Бедная Настя. Книга 5. Любовь моя, печаль моя (Езерская) - страница 64

Точно так же Писарев вел себя и с господами из Петербургского университета, к которым был приставлен в то время. Он настолько вдохновенно вписался в атмосферу самого известного столичного политического кружка, руководимого слишком либеральным чиновником из Министерства канцлера Нессельроде, что вскоре стал там желанным гостем и другом многих из его членов. И никто из этих высокопарных борцов за гражданские права даже не подозревал, что молодой провинциал, вольнослушатель на историко-философском факультете, станет тем зловещим ядом, который отравит отношения между ними и в конечном итоге приведет к расправе над кружковцами.
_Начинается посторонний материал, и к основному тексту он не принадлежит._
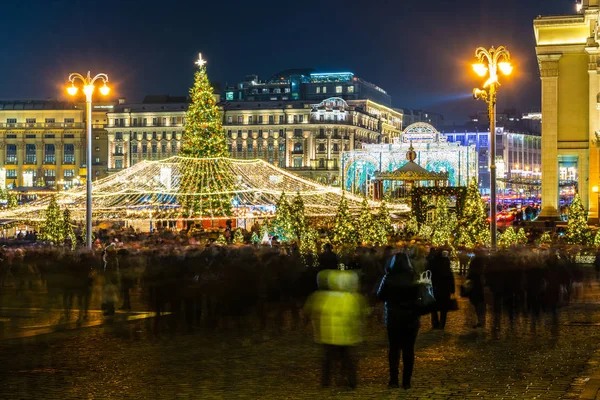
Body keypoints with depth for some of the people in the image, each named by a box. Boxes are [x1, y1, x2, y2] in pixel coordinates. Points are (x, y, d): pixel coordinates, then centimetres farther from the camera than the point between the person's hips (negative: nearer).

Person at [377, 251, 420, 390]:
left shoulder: (388, 278, -8)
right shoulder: (414, 278, -9)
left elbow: (380, 296, 0)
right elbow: (421, 296, -4)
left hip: (393, 317, 0)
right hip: (411, 317, 0)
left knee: (394, 348, 11)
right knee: (408, 349, 7)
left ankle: (394, 380, 8)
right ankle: (406, 381, 6)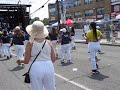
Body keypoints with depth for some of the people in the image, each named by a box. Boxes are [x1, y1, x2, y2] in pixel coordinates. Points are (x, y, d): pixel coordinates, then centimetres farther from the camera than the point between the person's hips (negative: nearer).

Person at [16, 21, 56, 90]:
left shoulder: (30, 44, -7)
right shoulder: (48, 42, -1)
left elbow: (26, 61, -2)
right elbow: (53, 59, 3)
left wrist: (20, 61, 19)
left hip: (36, 68, -2)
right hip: (48, 67, 2)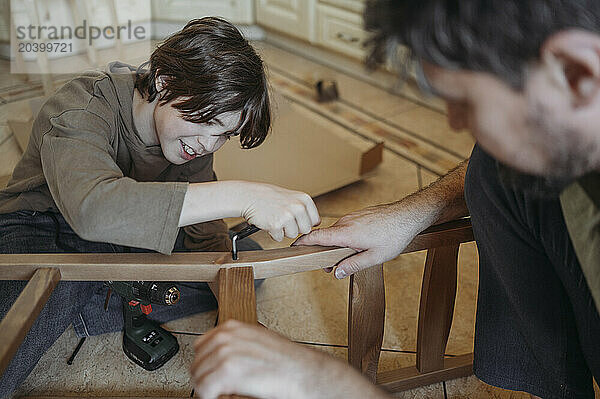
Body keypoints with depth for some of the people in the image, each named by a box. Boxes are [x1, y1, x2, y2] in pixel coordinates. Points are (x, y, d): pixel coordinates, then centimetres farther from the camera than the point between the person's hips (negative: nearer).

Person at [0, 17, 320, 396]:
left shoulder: (195, 131, -7)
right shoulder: (82, 106, -27)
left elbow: (207, 236, -4)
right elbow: (92, 206, -48)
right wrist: (240, 196, -54)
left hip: (133, 237, 7)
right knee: (56, 287, -40)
Писарев умел тонко, словно между делом, внести сомнения в души своих «друзей». Он хорошо изучил их психологию и знал, что, в сущности, все они — люди глубоко порядочные и не станут перепроверять дошедшие до них слова, его слова, но переданные по такой длинной цепочке наушничанья, что установить источник происхождения сплетни просто невозможно. Разумеется, Писарев выполнял и роль обычного шпиона — слушал и передавал по начальству, что говорят в кружке, о чем думают, какие действия намерены предпринять. Но его главным развлечением было подтачивание обстановки изнутри, ибо он знал, уже понял, увидел результат своими собственными глазами — ничто, никакие репрессии или уговоры не достигнут того, что может сделать одна маленькая клевета.

А если их, этих «клевет», будет значительно больше?! Если на каждого станет приходиться по десятку болезненных душевных заноз, которые не проходят со временем, а, наоборот, прорастают зернами взаимного недоверия? Тогда заколосившееся из них поле окажется способным заслонить бывших товарищей друг от друга и непреодолимой пропастью лечь между ними и их прежними идеалами.

И сильнее всего душу игрока Писарева грели удовлетворенные наблюдения за тем, как споры о крепостном праве, свободе печати и гласном суде отступили на второй план, а обсуждения и встречи превратились в интеллигентские перебранки людей, подозревающих друг друга во всех смертных грехах: в симпатии к чужой жене, с которой произошла случайная встреча за границей на водах, в переманивании студентов, в подтасовке экзаменов и, наконец, в нечестной игре и доносах.

Писарев просто отводил душу, видя, как распался его первый кружок, поскольку все его участники окончательно перессорились между собою. Потом по рекомендации одного из бывших «товарищей» по кружковому братству он был представлен в круг следующий. Но апогеем его деятельности стал тот самый, которым руководил чиновник из Министерства иностранных дел. Он был горячим сторонником деятельных преобразований в обществе, почитателем господ Герцена и Белинского и пропагандистом знаменитого письма последнего. В этом послании Белинский яростно спорил с жившим в Италии писателем Гоголем, автором бессмертного романа «Мертвые души», о невозможности для России отказаться от самодержавной формы правления, нуждающейся в усовершенствовании и поддержке, но никак не в свержении и осуждении.